Some PSP Batteries Have Swelled Over Time as Noticed in Japan
Check your ignored PSP.
If you’re someone who once owned a PSP, then stopped playing it and threw it into storage, you may want to go and check it out and see if your battery has started swelling. New reports online have indicated that unused PSP batteries have started to swell over time, meaning that The Last of Us Part 2 was lying to us, we’ll never be able to play a PSP in the post-apocalyptic future.
Twitter user BlackKite shared a tweet with an image of the “PSP battery” keyword trending in Japan. They link to the search term which has a load of users sharing images of their batteries for Sony’s handheld console.
A fair deal of images do show swelling and cracks in the batteries, but there’s also a number of posts showing ones that appear unaffected. Upon looking into the posts more closely, quite a few people who have swollen batteries seem to have the 1200mAh types. Although in saying that, there are some 1200mAh types that have been unaffected but I suppose this comes down to how the console was stored and the conditions as well as how long it’s been since it was last used.

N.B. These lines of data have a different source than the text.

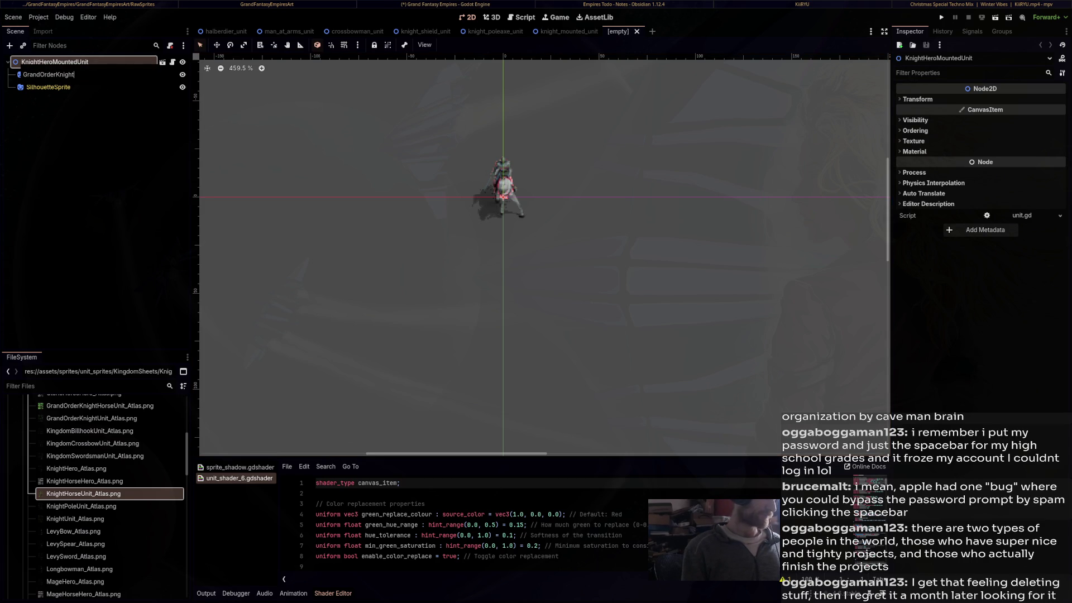
pyautogui.write('Unit')
pyautogui.press('Return')
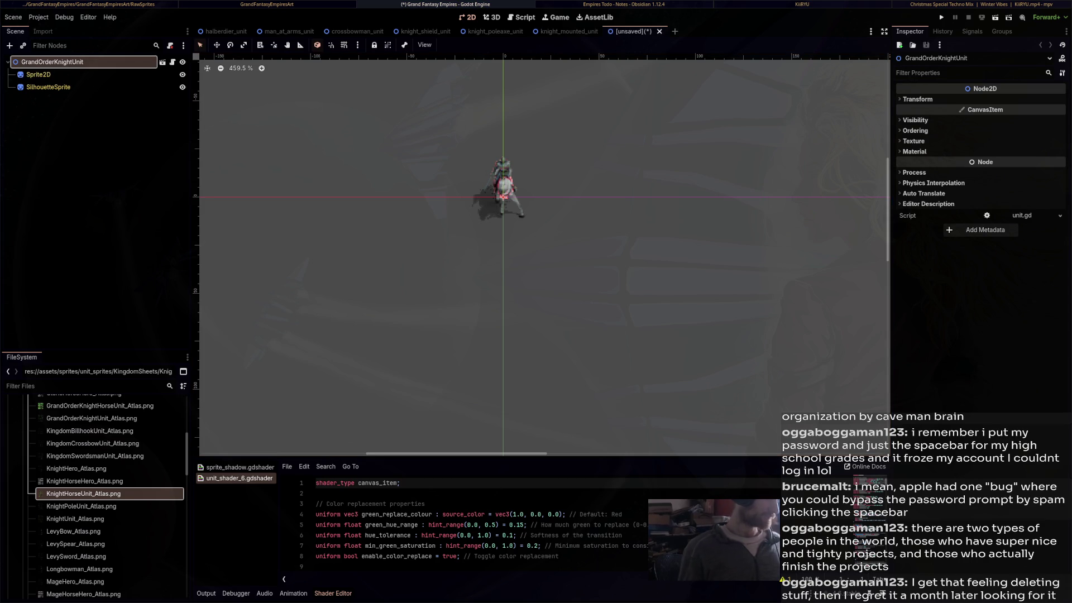
# Assign GrandOrderKnightUnit_Atlas.png to Sprite2D and start saving as grand_order_knight_unit.tscn
pyautogui.click(38, 74)
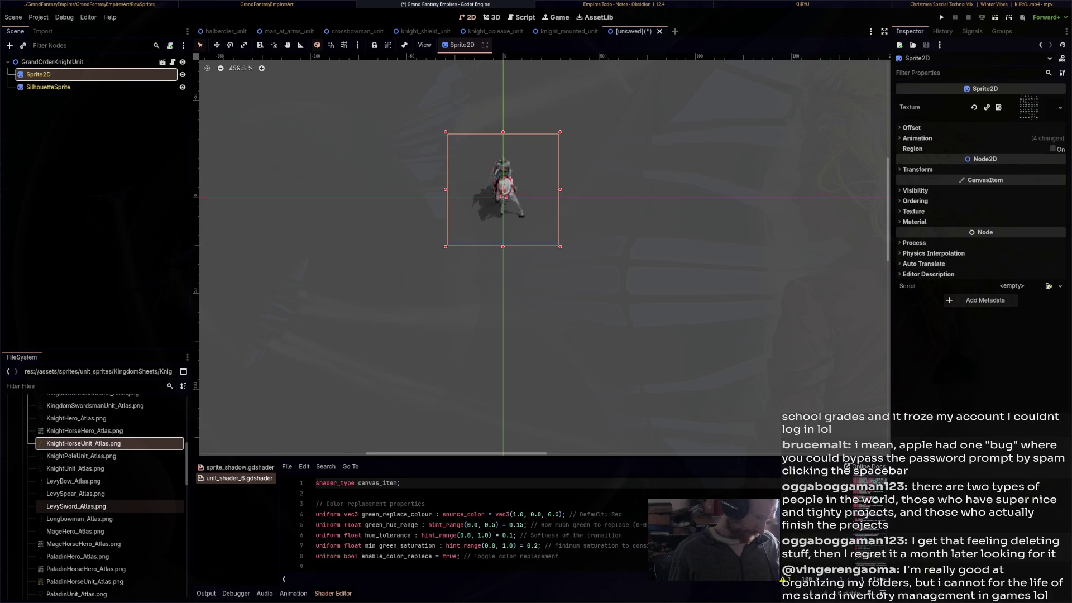
pyautogui.scroll(3, 89, 531)
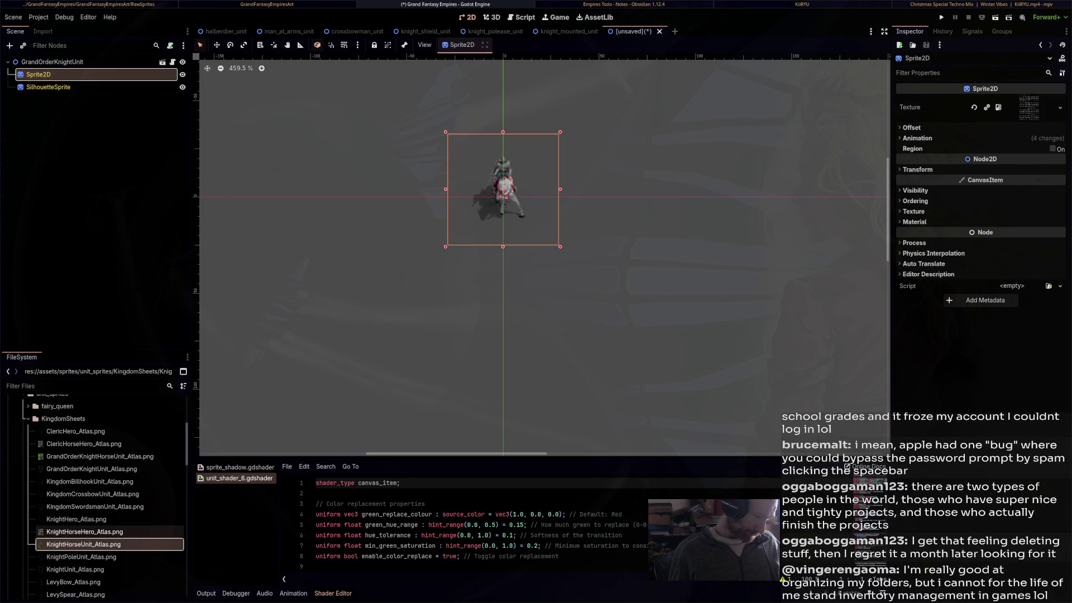
pyautogui.moveTo(89, 469)
pyautogui.mouseDown()
pyautogui.moveTo(558, 251)
pyautogui.moveTo(1036, 109)
pyautogui.mouseUp()
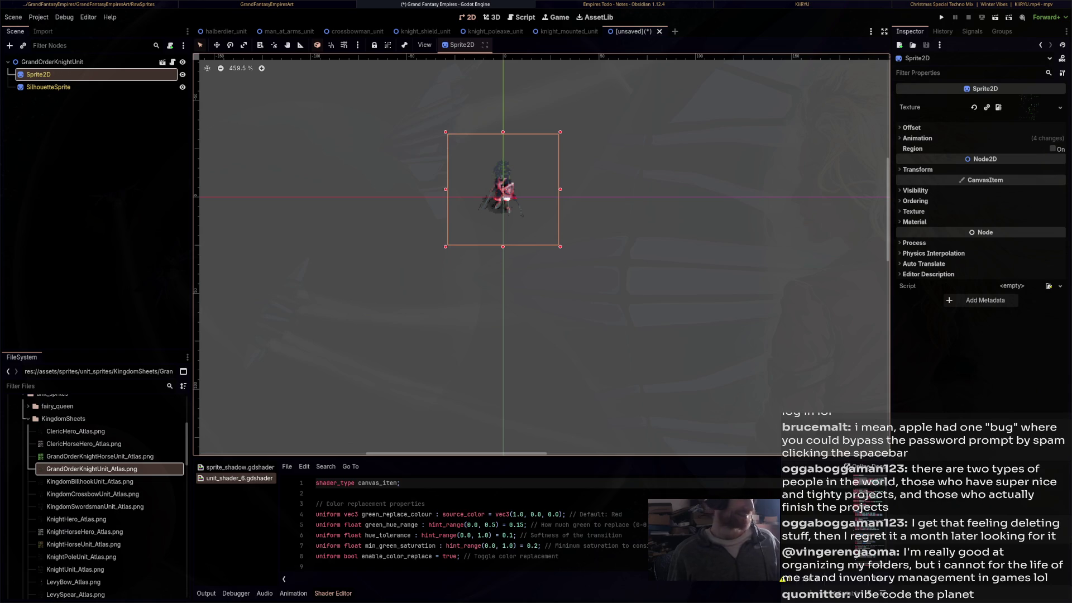
pyautogui.click(48, 86)
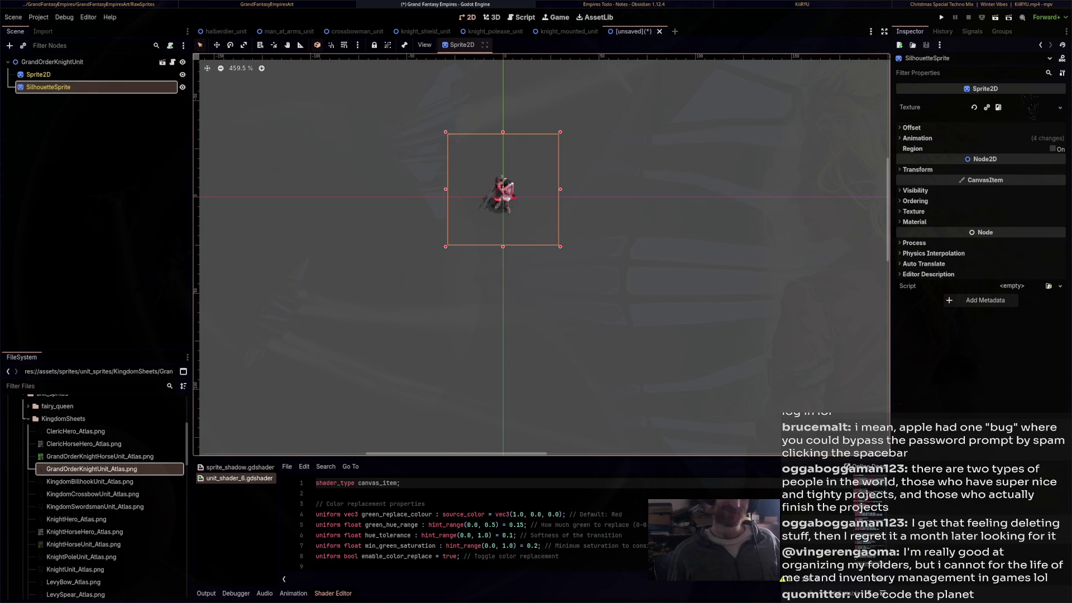
pyautogui.scroll(10, 477, 204)
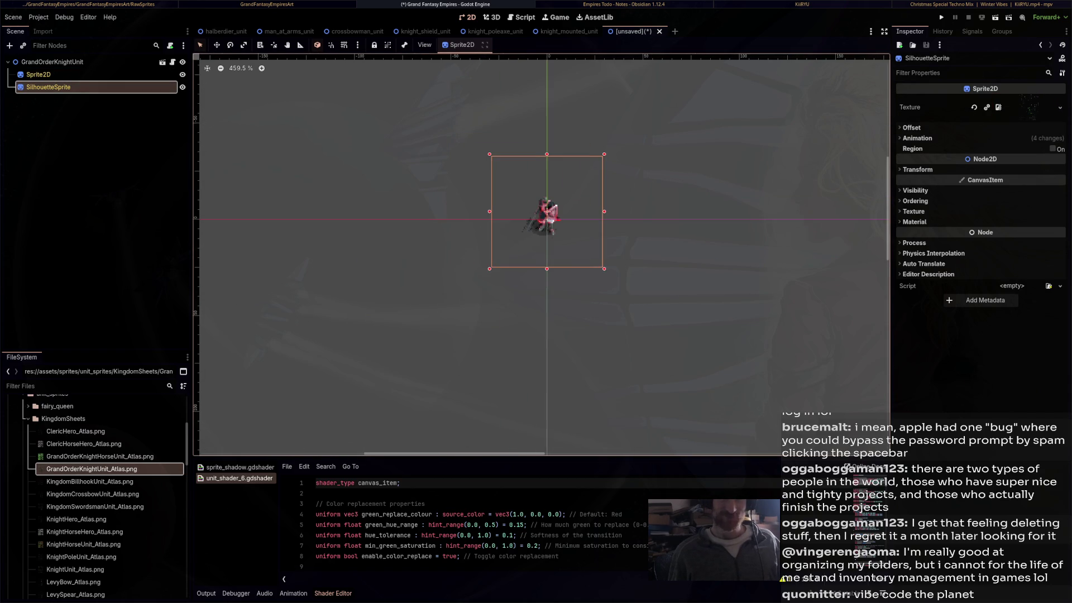
pyautogui.scroll(1, 545, 240)
pyautogui.press('ctrl+s')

— おさかな (@saka1na2) July 27, 2020
One user, “Cross Over” details some information about how the 1800mAh types and 2200mAh types are already designed with a bulged surface, and as such, this most likely isn’t swelling, but rather design. As you can see in the embed below of a 1200mHa and a 1800mAh, the latter is more of a bulky one in general.
— わたろう (@watarou08) July 26, 2020
Some users have mentioned that they noticed swelling last year, and others seem to only be noticing now thanks to the trending topic on Twitter. Obviously, this isn’t just going to just be a problem in Japan, and as such it’s probably worth going through your storage and checking to see if your ignored PSP has a bloated battery.
If you’re unsure if it is bloated but it looks suspicious to you, then it’s most likely advised you get rid of the battery and don’t use it in the PSP or charge it up as there’s a risk of damaging the device, yourself, starting a fire, or even an explosion. Also, if you’re planning to throw the battery away, remember that it’s a Li-ion battery and you’ll have to dispose of it at a battery recycling point or e-waste collection point. These are usually found at local stores or even a junkyard.